# 本文
::::

富山市の中心部を流れる松川といたち川。
これらの川は大河・神通川のかつての川筋を今に伝えるいわば「なごりの川」。
戦国時代は、富山城主・佐々成政が、当時ここを流れていた神通川を天然の外堀として富山城の北側の守りに利用し、いたち川も整備し東側の守りに利用した。
その後、前田家が治めるようになってから、文政(1818-1830)から安政年間(1854-1860)にかけては、帆船(帆立舟)が富山城あたりまで上ってきていたという。なお、お城が水に浮いているように見えたので、「浮き城」と呼ばれていたらしい。
※補足 富山商工会議所発行の「佐々成政を往く」(遠藤和子さん監修)というパンフレットによると、下流のいたち川に架かる八田橋一帯が当時八田ノ瀬と呼ばれる戦術上の要衝だったそうで、戦になるとこの付近に材木を沈めて神通川(当時)の流れを堰き止め富山が浮き城になるように流路設計がされていたとのこと。

しかし、蛇行して流れていたがために、大雨の際には水害があとをたたず、明治34年、県はオランダ人技士のデ・レーケが提案していた神通川の直線化を実行することにしたと伝えられている。(明治36年完成。馳越線工事と呼ばれる)

まず、新たな河道となる場所の中央に小さな溝(幅2m、深さ1.5m)を掘っていき、大雨を利用して土砂を下流に流した。(ところが、そのために河口の岩瀬の港が土砂で埋まって、後に大変な問題となったらしい。参考記事
新しい河道ができると、蛇行部分には水があまり流れなくなり、廃川地となった。(大正3年8月14日未明の豪雨が神通川の直線化を決定づけたという。)
これが、富山市中心部を分断し、市の発展を阻害しているとして問題となり、廃川地は都市計画事業で埋め立てられることに。しかし、すべては埋め立てず、右岸側の10数m〜20mは、後世にかつての神通川の川筋を伝えるため、残されることとなり、それが、今の松川といたち川(松川との合流点の下流側)。

ただ、下記リンクでも触れられているが、最初から神通川を直線化しようとしたのか、大雨が降った時だけ堤防を乗り越えて(馳せ越して)流れる放水路的なものを作ったのかははっきりしていないようだ。

(参考リンク)
「神通川と松川の歴史」(グッドラックとやまバックナンバーより)
http://matsukawa-cruise.jp/reading/hasekoshisen-constraction/

「デ・レーケと富山」(グッドラックとやまバックナンバーより)
https://matsukawa-cruise.jp/reading/johannis-de-rijke/

■その後の調査でわかったこと
※富山市郷土博物館の「博物館だより」第二十七号によると、本流が1丈(約3メートル)以上まで増水した場合にだけ馳越線に水が流れるようにしていたのは、愛宕・牛島村および対岸の桜谷村を貫通していた農業用水を保護するためだという。馳越線工事が始まる少し前、西の方から伸びてきた鉄道が、富山市内に到達し、明治32年3月20日に仮の停車場(初代富山駅)が田刈屋地内に開業した。なぜ、その場所にできたのかというと、この馳越線工事の計画があったからと、各地で駅の誘致運動が行われていたために、駅の位置が決定されなかったからだという。

::::

# 提供資料
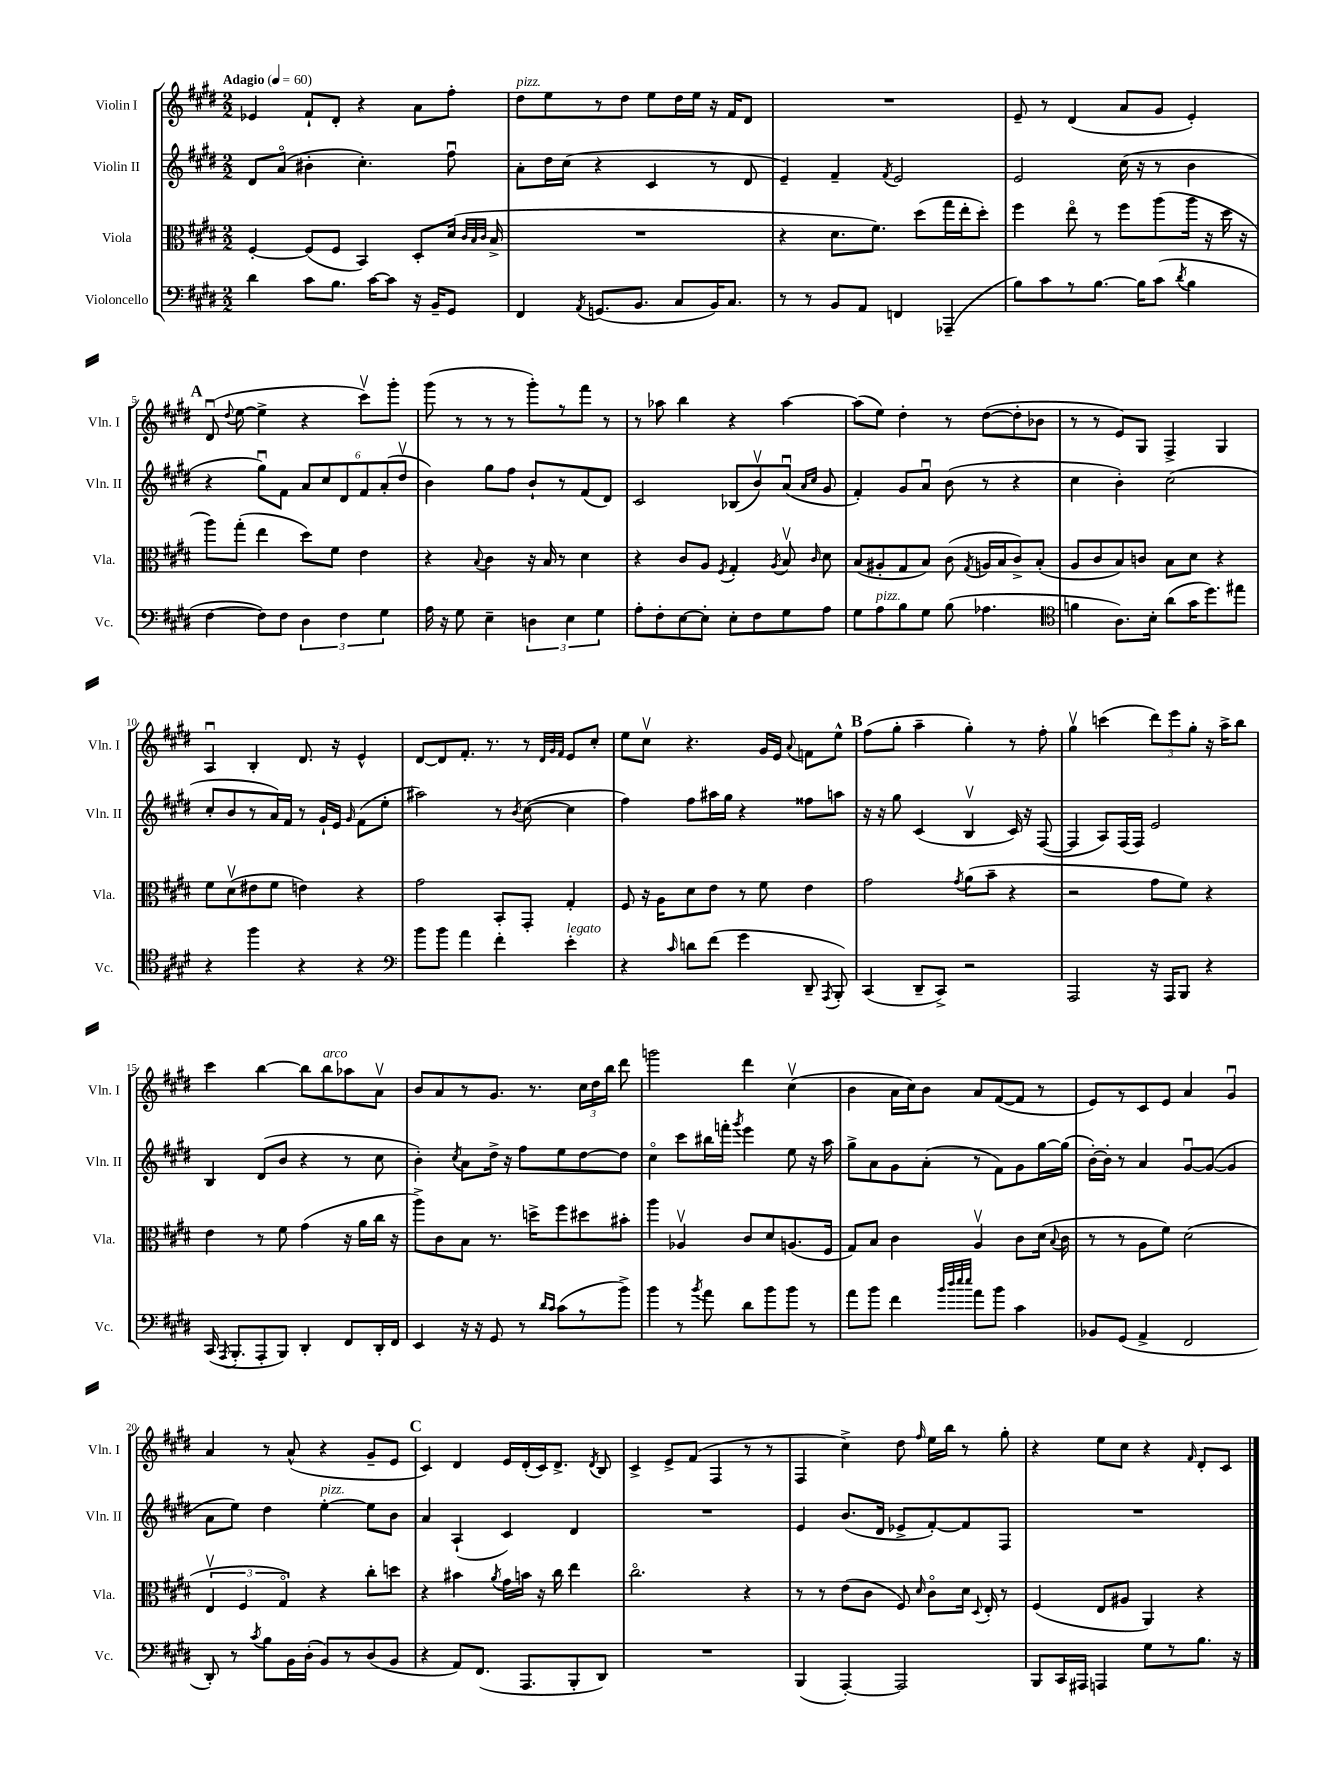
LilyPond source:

::::

# 課題一覧
[a] 本文で、神通川の直線化を提案していた人物は誰か。
[b] 本文の「富山市の中心部を流れる松川といたち川。」から「直線化を決定づけたという。)」までを、両端も含めて一字も変えずに打ち直すこと。

# 回答一覧
[a] オランダ人技士のデ・レーケ。

[b]
富山市の中心部を流れる松川といたち川。
これらの川は大河・神通川のかつての川筋を今に伝えるいわば「なごりの川」。
戦国時代は、富山城主・佐々成政が、当時ここを流れていた神通川を天然の外堀として富山城の北側の守りに利用し、いたち川も整備し東側の守りに利用した。
その後、前田家が治めるようになってから、文政(1818-1830)から安政年間(1854-1860)にかけては、帆船(帆立舟)が富山城あたりまで上ってきていたという。なお、お城が水に浮いているように見えたので、「浮き城」と呼ばれていたらしい。
※補足 富山商工会議所発行の「佐々成政を往く」(遠藤和子さん監修)というパンフレットによると、下流のいたち川に架かる八田橋一帯が当時八田ノ瀬と呼ばれる戦術上の要衝だったそうで、戦になるとこの付近に材木を沈めて神通川(当時)の流れを堰き止め富山が浮き城になるように流路設計がされていたとのこと。

しかし、蛇行して流れていたがために、大雨の際には水害があとをたたず、明治34年、県はオランダ人技士のデ・レーケが提案していた神通川の直線化を実行することにしたと伝えられている。(明治36年完成。馳越線工事と呼ばれる)

まず、新たな河道となる場所の中央に小さな溝(幅2m、深さ1.5m)を掘っていき、大雨を利用して土砂を下流に流した。(ところが、そのために河口の岩瀬の港が土砂で埋まって、後に大変な問題となったらしい。参考記事
新しい河道ができると、蛇行部分には水があまり流れなくなり、廃川地となった。(大正3年8月14日未明の豪雨が神通川の直線化を決定づけたという。)